Notice: The reproducibility variables underlying each score are classified using an automated LLM-based pipeline, validated against a manually labeled dataset. LLM-based classification introduces uncertainty and potential bias; scores should be interpreted as estimates. Full accuracy metrics and methodology are described in Coakley et alK. L. Coakley, T. Snelleman, H. Hoos, and O. E. Gundersen, "The embrace of open science: An analysis of a decade of AI research and 56 800 conference papers," Under Review, 2026..
Quantile Reward Policy Optimization: Alignment with Pointwise Regression and Exact Partition Functions
Authors: Simon Matrenok, Skander Moalla, Caglar Gulcehre
NeurIPS 2025 | Venue PDF | LLM Run Details
| Reproducibility Variable | Result | LLM Response |
|---|---|---|
| Research Type | Experimental | Empirically, QRPO consistently achieves top performance on chat and coding evaluations reward model scores, Alpaca Eval 2, and Leet Code compared to DPO, REBEL, and Sim PO across diverse datasets and 8B-scale models. |
| Researcher Affiliation | Academia | Simon Matrenok CLAIRE, EPFL Skander Moalla CLAIRE, EPFL Caglar Gulcehre CLAIRE, EPFL |
| Pseudocode | Yes | Algorithm 1 (Offline) Quantile Reward Policy Optimization |
| Open Source Code | Yes | We release a reference implementation of QRPO based on a Hugging Face TRL (von Werra et al., 2020) trainer also supporting the baselines we trained (DPO, REBEL, Sim PO) at https://github.com/CLAIRE-Labo/quantile-reward-policy-optimization. |
| Open Datasets | Yes | Magpie-Align/Magpie-Air-DPO-100K-v0.1 (Magpie-Air) (Xu et al., 2024b) is a strong alignment dataset containing 98000 training samples (and 2000 testing samples)... Hugging Face H4/ultrafeedback binarized (Ultra Feedback) (Cui et al., 2024) consists of 61135 training samples (and 2000 testing samples)... For the coding task, we use newfacade/Leet Code Dataset (Leet Code) (Xia et al., 2025), which contains 2641 training samples (and 228 testing samples)... |
| Dataset Splits | Yes | Magpie-Air (Xu et al., 2024b) General Chat 98,000 2,000... Ultra Feedback (Cui et al., 2024) General Chat 61,135 2,000... Leet Code (Xia et al., 2025) Coding 2,641 228... We additionally split the test set in each dataset into two equal splits: a validation subset for hyperparameter selection and a test subset to report the final numbers. |
| Hardware Specification | Yes | We distribute training with Hugging Face Accelerate (Gugger et al., 2022) using the Deep Speed (Aminabadi et al., 2022) plugin at Ze RO stage 1 (optimizer state partitioning) over 8 GPUs from 2 nodes with 4 NVIDIA GH200 each. |
| Software Dependencies | No | The paper mentions Hugging Face Accelerate (Gugger et al., 2022), Deep Speed (Aminabadi et al., 2022), Hugging Face TRL (von Werra et al., 2020), and Python Machine Learning Research Template (Moalla, 2025). While it cites papers for these tools with publication years, it does not provide specific version numbers for the software dependencies themselves. |
| Experiment Setup | Yes | Table 10: Hyperparameters for supervised and RL fine-tuning. Phase Epochs Learning Rates Batch Size Optimizer LR Schedule Gradient Clipping... Table 11: RL fine-tuning hyperparameters: KL-regularization parameter (β) sweep and QRPO number of generated reference rewards. |

- **LIST OF TASKS**
a: Do these statements agree with the reproducibility report? For each, answer yes or no and quote the words of the report that decide it.
(i) Training was spread over 8 GPUs from 2 nodes.
(ii) The paper gives version numbers for its software dependencies.
(iii) The Ultra Feedback dataset has 98000 training samples.
b: Could you extract the passage of the reproducibility report starting at "Notice: The reproducibility" and ending at "Under Review, 2026.."?
You won't need the material to do any of this.

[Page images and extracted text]
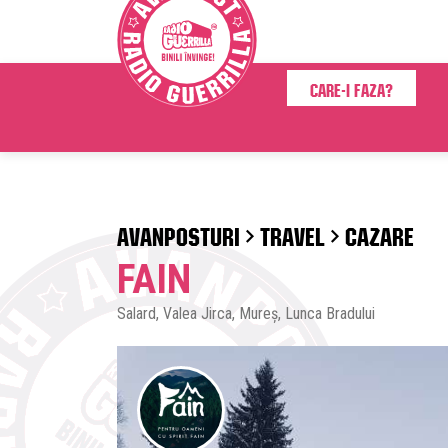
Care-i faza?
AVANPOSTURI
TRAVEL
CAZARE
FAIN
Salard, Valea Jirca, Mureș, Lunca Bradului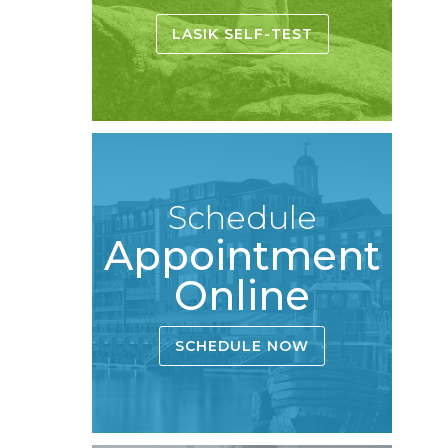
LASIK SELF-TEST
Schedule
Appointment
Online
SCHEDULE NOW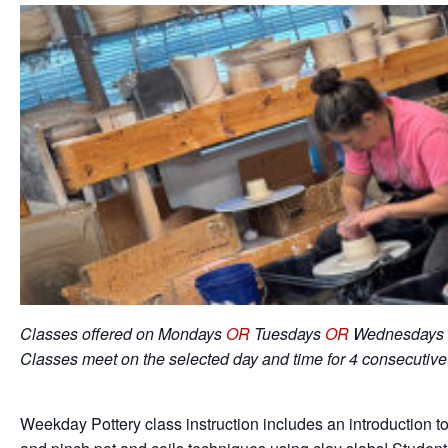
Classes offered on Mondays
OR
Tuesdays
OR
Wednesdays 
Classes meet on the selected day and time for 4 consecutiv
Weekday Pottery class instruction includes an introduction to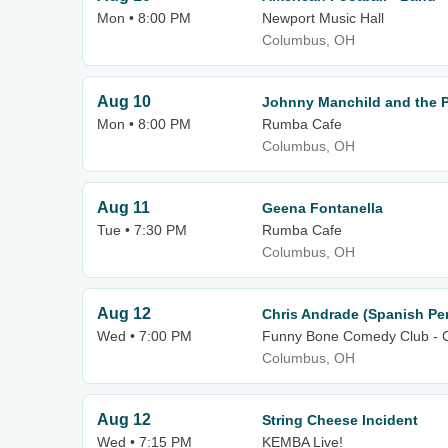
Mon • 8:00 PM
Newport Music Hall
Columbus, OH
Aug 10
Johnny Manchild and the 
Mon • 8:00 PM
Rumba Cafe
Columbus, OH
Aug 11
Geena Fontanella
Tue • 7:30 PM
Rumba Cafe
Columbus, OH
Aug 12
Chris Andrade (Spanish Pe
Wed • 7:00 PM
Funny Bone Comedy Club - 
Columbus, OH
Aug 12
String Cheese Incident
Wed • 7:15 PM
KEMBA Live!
...
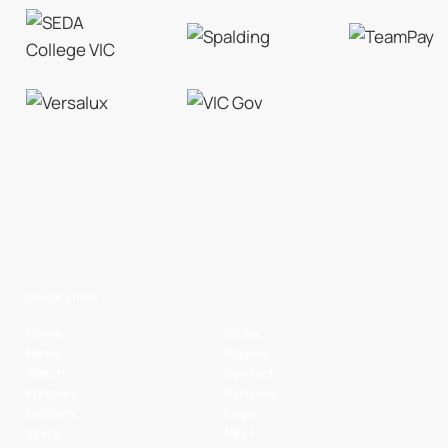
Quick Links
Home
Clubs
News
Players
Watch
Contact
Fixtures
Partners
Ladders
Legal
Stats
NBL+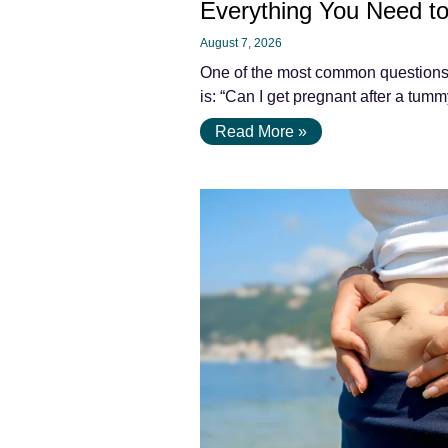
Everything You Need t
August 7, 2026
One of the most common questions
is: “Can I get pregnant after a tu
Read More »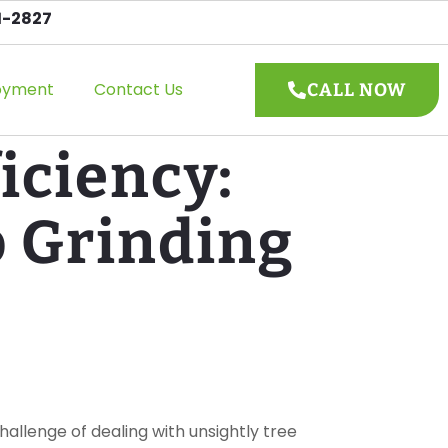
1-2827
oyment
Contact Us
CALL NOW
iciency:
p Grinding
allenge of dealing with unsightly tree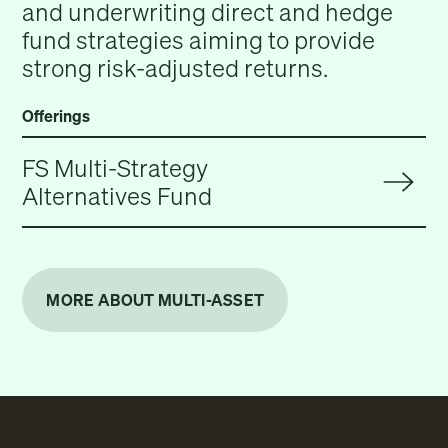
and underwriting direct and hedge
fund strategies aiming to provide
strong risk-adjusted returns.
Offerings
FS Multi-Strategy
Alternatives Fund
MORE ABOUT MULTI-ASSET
==
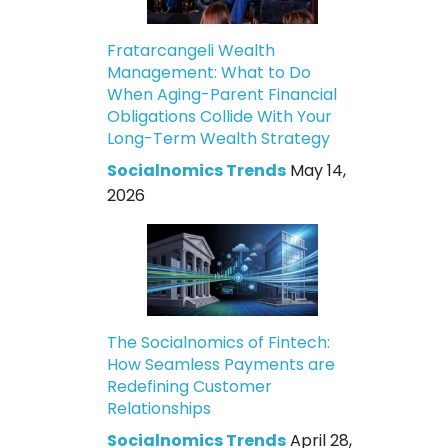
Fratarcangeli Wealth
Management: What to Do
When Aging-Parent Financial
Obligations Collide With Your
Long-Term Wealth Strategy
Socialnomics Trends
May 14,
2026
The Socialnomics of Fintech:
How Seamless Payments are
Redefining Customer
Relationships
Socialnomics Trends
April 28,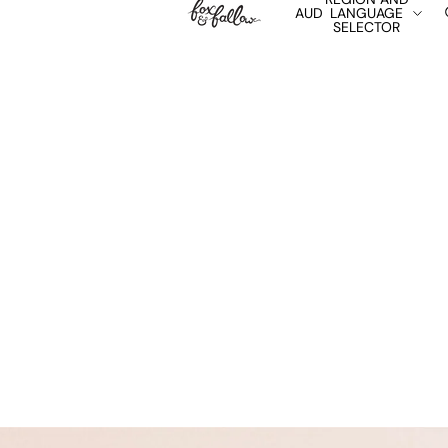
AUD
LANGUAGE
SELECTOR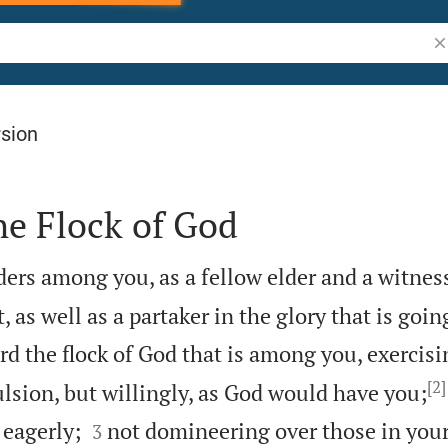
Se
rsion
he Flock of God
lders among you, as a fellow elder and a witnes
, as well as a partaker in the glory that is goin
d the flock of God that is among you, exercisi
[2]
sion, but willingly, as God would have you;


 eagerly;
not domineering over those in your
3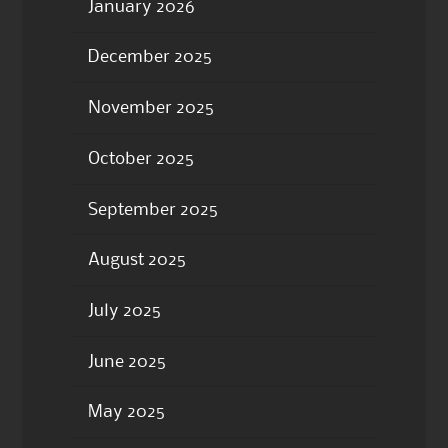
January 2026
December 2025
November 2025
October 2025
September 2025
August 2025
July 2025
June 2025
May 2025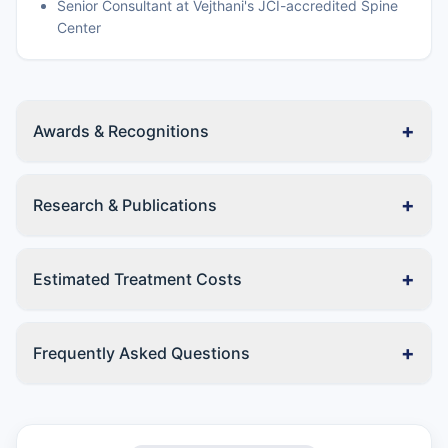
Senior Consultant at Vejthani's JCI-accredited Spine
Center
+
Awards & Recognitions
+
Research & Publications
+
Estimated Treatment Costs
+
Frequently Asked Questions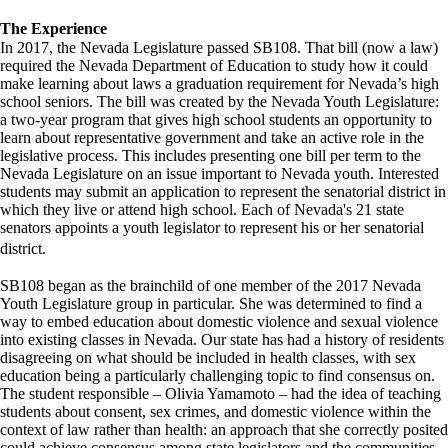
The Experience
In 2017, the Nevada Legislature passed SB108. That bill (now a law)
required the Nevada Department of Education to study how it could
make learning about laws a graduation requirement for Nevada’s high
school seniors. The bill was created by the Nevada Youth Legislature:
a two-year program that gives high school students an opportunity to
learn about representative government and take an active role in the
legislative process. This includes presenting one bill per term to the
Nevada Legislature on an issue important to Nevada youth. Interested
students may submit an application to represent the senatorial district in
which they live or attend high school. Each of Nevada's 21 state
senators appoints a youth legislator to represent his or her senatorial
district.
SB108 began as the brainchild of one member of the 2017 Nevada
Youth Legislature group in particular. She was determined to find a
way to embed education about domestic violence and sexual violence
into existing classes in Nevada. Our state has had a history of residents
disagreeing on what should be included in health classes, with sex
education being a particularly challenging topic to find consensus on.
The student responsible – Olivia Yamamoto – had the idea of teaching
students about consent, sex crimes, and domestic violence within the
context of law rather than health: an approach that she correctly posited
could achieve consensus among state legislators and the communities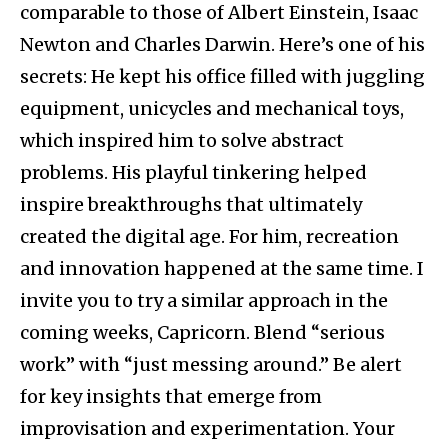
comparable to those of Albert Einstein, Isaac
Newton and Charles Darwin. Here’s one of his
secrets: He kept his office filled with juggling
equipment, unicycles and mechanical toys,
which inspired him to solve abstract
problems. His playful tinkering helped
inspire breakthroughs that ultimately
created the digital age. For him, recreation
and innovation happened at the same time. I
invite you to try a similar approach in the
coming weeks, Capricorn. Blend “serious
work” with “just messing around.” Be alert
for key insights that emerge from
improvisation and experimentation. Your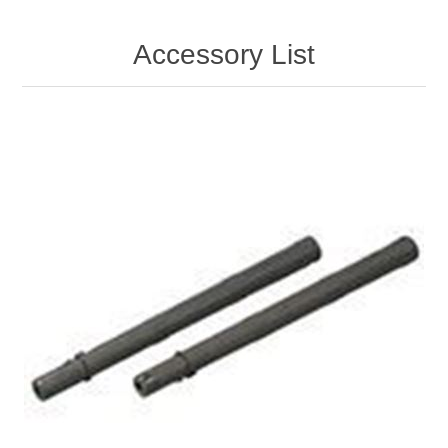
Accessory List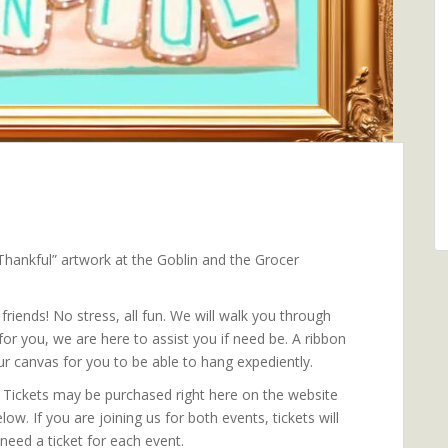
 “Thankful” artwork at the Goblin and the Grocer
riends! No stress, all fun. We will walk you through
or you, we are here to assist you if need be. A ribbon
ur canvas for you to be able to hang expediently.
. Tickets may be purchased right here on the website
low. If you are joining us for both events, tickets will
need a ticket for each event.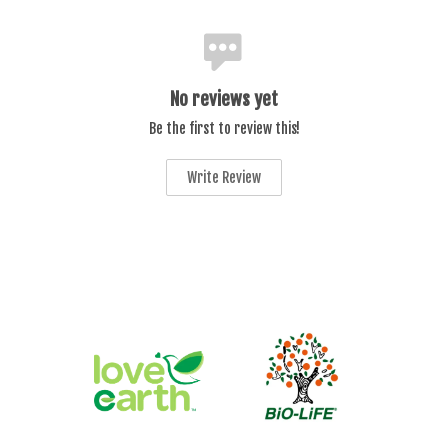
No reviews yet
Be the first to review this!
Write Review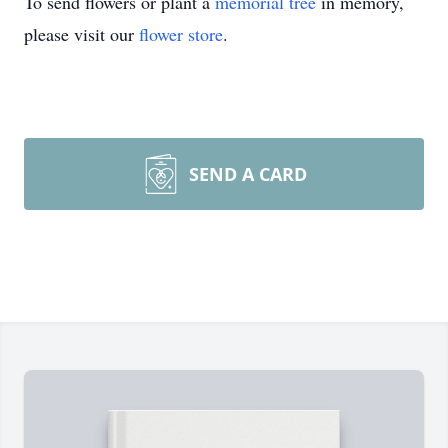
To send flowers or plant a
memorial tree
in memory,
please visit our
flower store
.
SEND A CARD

- **RESPONSES IN ORDER**
a:
(i) Yes: "over 8 GPUs from 2 nodes with 4 NVIDIA GH200 each"
(ii) No: "it does not provide specific version numbers for the software dependencies themselves"
(iii) No: "consists of 61135 training samples"

b:
Notice: The reproducibility variables underlying each score are classified using an automated LLM-based pipeline, validated against a manually labeled dataset. LLM-based classification introduces uncertainty and potential bias; scores should be interpreted as estimates. Full accuracy metrics and methodology are described in Coakley et alK. L. Coakley, T. Snelleman, H. Hoos, and O. E. Gundersen, "The embrace of open science: An analysis of a decade of AI research and 56 800 conference papers," Under Review, 2026..